EDWARD SHORT states in his introduction that good reviewing demands “careful, imaginative, judicious reading”, combined with “humility and self-effacement” — enough to put any reviewer of his new collection on her or his mettle. This reviewer would humbly add that a good review must be lively, honest, and, where appropriate, amusing — all features of Short’s own work. Whether we should all be as frank and dogmatic as he is is another question, but there is much to gain from a reading of What the Bells Sang, even at its most outrageous.
Alongside shots of our elegant author in Venice, or seated alongside a Roman Catholic bishop at a Newman symposium in Yonkers, NY, the main photo on his website shows him standing near bookshelves containing his books on St John Henry Newman, along with other people’s on G. K. Chesterton, P. G. Wodehouse, and Margaret Thatcher. A conservative, pro-life, Roman Catholic Anglophile, who lives in the bosom of his family in New York City, Short demands attention as a moralist who defends the truth against all foes in a decadent age.

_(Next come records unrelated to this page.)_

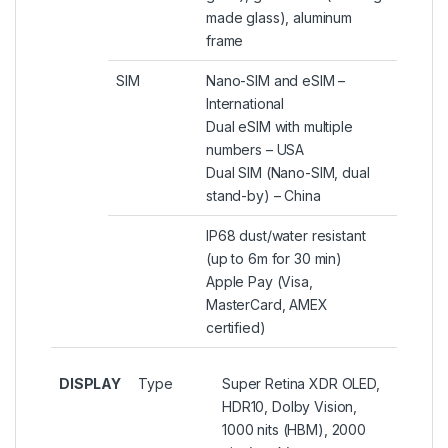
made glass), aluminum
frame
SIM
Nano-SIM and eSIM –
International
Dual eSIM with multiple
numbers – USA
Dual SIM (Nano-SIM, dual
stand-by) – China
IP68 dust/water resistant
(up to 6m for 30 min)
Apple Pay (Visa,
MasterCard, AMEX
certified)
DISPLAY
Type
Super Retina XDR OLED,
HDR10, Dolby Vision,
1000 nits (HBM), 2000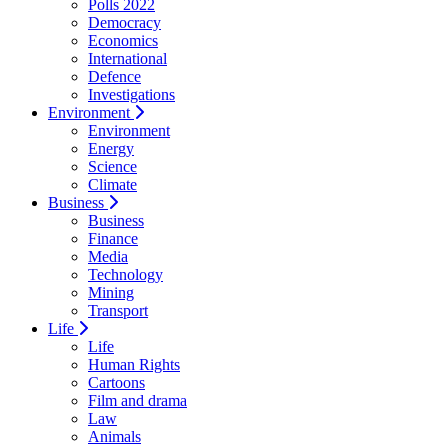
Polls 2022
Democracy
Economics
International
Defence
Investigations
Environment
Environment
Energy
Science
Climate
Business
Business
Finance
Media
Technology
Mining
Transport
Life
Life
Human Rights
Cartoons
Film and drama
Law
Animals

Not being a journalist, and having no tenure to lose, he comes out of his corner spitting and snarling as he throws right jabs at the “religion of wokery”, whose votaries he describes as “bullying louts”. Catholic Modernism is dismissed as “a program of heterodoxy that seeks to conform the Church to the intellectual, moral and social aberrations of the modern world”. The “ramshackle” Pope Francis is said to share the Marxist view that “the history of the Church is, by and large, a history of colonialism, chicane and oppression.” Norman White’s critical biography of Gerard Manley Hopkins is written off as “wrongheaded”, and Peter Nockles is described as the “absolute worst” of the many “inept” commentators on Newman, on whom Frank Turner offers an inaccurate assertion that is “derisory”.
Having seized our attention with such knockabout pugilism, Short proves to be perceptive, subtle, and kind when writing about his heroes, who include Samuel Johnson, Edmund Burke, Newman, of course, Thomas Hardy as poet, Christopher Dawson, T. S. Eliot, C. S. Lewis, and Evelyn Waugh. Ruskin and Trollope receive honourable mentions, as does Churchill’s biographer Andrew Roberts.
In a book divided into six sections — Poets, Moralists, Historians, Novelists, Biographers, and Saint John Henry Cardinal Newman — it is in the second that Short excels. If “moral dishonesty” is one of his many bêtes noires, his pairing of Lewis and Johnson brings out what he regards as the true meaning of morality. Parallels between the Club and the Inklings are suggestive.
And Short’s true colours are fully displayed in his essay on Burke, whose reverence for institutions, tradition, and “the gifts of Providence” contrasts so starkly with the “manifest evils of rationalism” which haunt our own “pathological” age of decadence and decline.
Infuriatingly, we are not told when and where these pieces were first published, or (some of them) delivered as talks. The editor of this volume should also have limited the number of essays and reviews that are crammed into a book that spreads to 500 pages, with the narrowest of gutters, often taking us back to the author’s heroes in a somewhat repetitive way.
On the other hand, the richness of the offering makes it perfect for dipping, and the reader who disagrees with the author will never be bored. Short’s moral crusade against abortion, his latter-day defence of what Thomas Carlyle called the “dynamical”, over against the “mechanical” ideas of Utilitarianism, and his unhesitating embrace of Mother Church combine to light up what he himself would call “cracking” writing.
Dr Michael Wheeler is a Visiting Professor at the University of Southampton and the author of The Year That Shaped the Victorian Age: Lives, loves and letters of 1845 (Books, 31 March).